Using Firebug to analyze and alter basic behavior

Firebug is a browser add-on that allows us to analyze the inner components of a web page, such as table elements, cascading style sheets (CSS) classes, frames, and so on. It also has the ability to show us DOM objects, error codes, and request-response communication between the browser and server.

In the previous recipe, we saw how to look into a web page's HTML source code and found a hidden input field that established some default values for the maximum size of a file. In this recipe, we will see how to use the browser's debugging extensions, in this particular case, Firebug for Firefox or OWASP-Mantra.

Getting ready

With vulnerable_vm running, browse to http://192.168.56.102/WackoPicko.

How to do it...

1. Right-click on Check this file and then select Inspect Element with Firebug.
   
2. There is a type="hidden" parameter on the first input of the form; double-click on hidden.
3. Replace hidden by text and hit Enter.
   
4. Now double-click on the 30000 of the parameter value.
5. Replace the value by 500000.
   
6. Now, we see a new text box in the page with 500000 as the value.

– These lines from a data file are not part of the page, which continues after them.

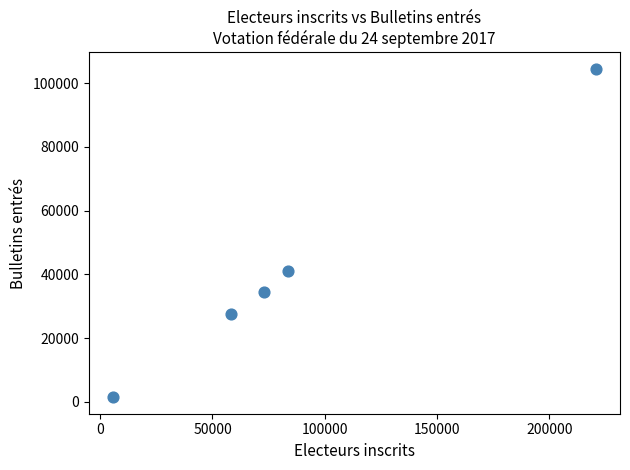

What Y value in the scatter plot is closest to 52994?

41209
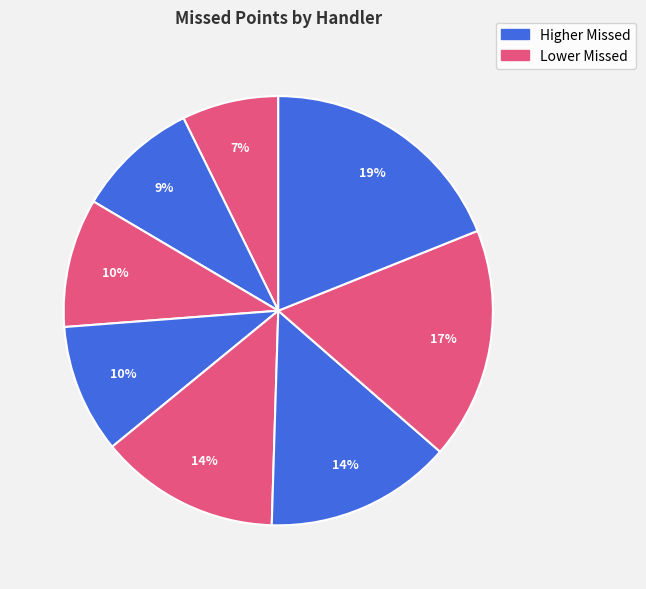

To the nearest percent, what is the average slice percentage?

12%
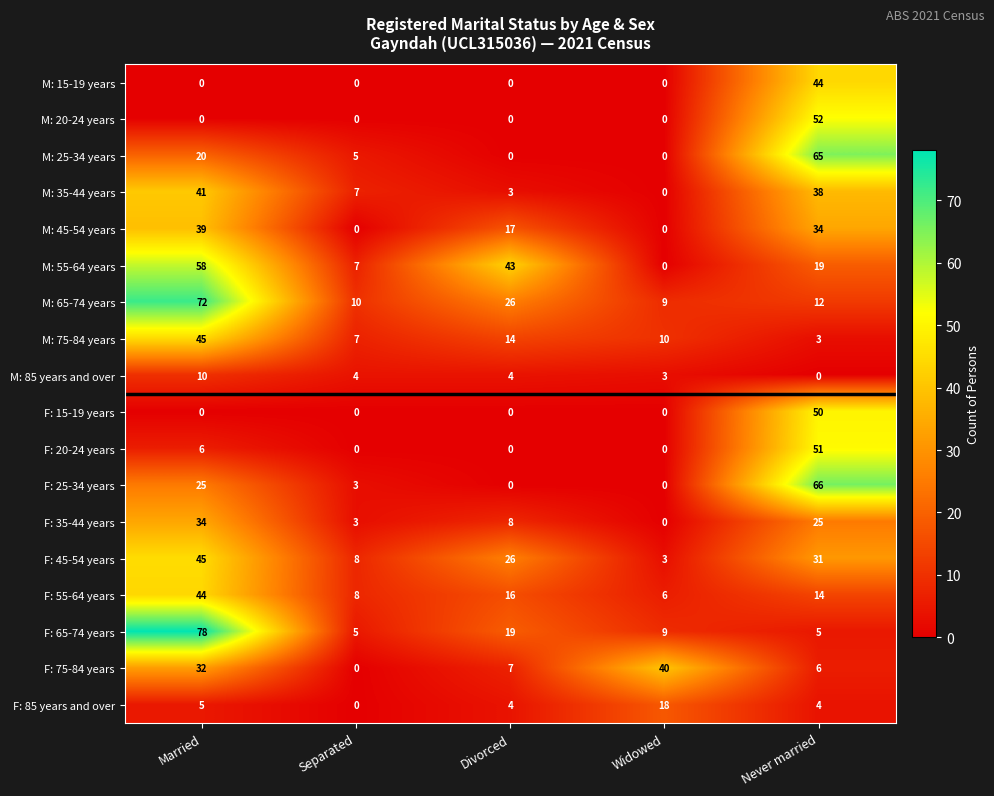

What is the difference between the second highest and minimum values in the F: 65-74 years series?

14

We have just changed the file size limit and added a form field to change it.
   

How it works...

Once a web page is received by the browser, all its elements can be modified to alter the way the browser interprets it. If the page is reloaded, the version generated by the server is shown again.

Firebug allows us to modify almost every aspect of how the page is shown in the browser; so, if there is a control-established client-side, we can manipulate it with this tool.

There's more...

Firebug is not only a tool to unhide inputs or change values, it also has some other very useful tools:

• The Console tab shows errors, warnings, and some other messages generated when loading the page.
• HTML is the tab we just used. It presents the HTML source in a hierarchical way thus allowing us to modify its contents.
• The CSS tab is used to view and modify the CSS styles used by the page.
• Within Script we can see the full HTML source, set breakpoints that will interrupt the page load when the process reaches them, and check variable values when running scripts.
• The DOM tab shows us the DOM (Document Object Model) objects, their values, and the hierarchy.
• Net displays the requests made to the server and its responses, their types, size, response time, and its order in a timeline.
• Cookies contain, as the name says, the cookies set by the server and their values and parameters.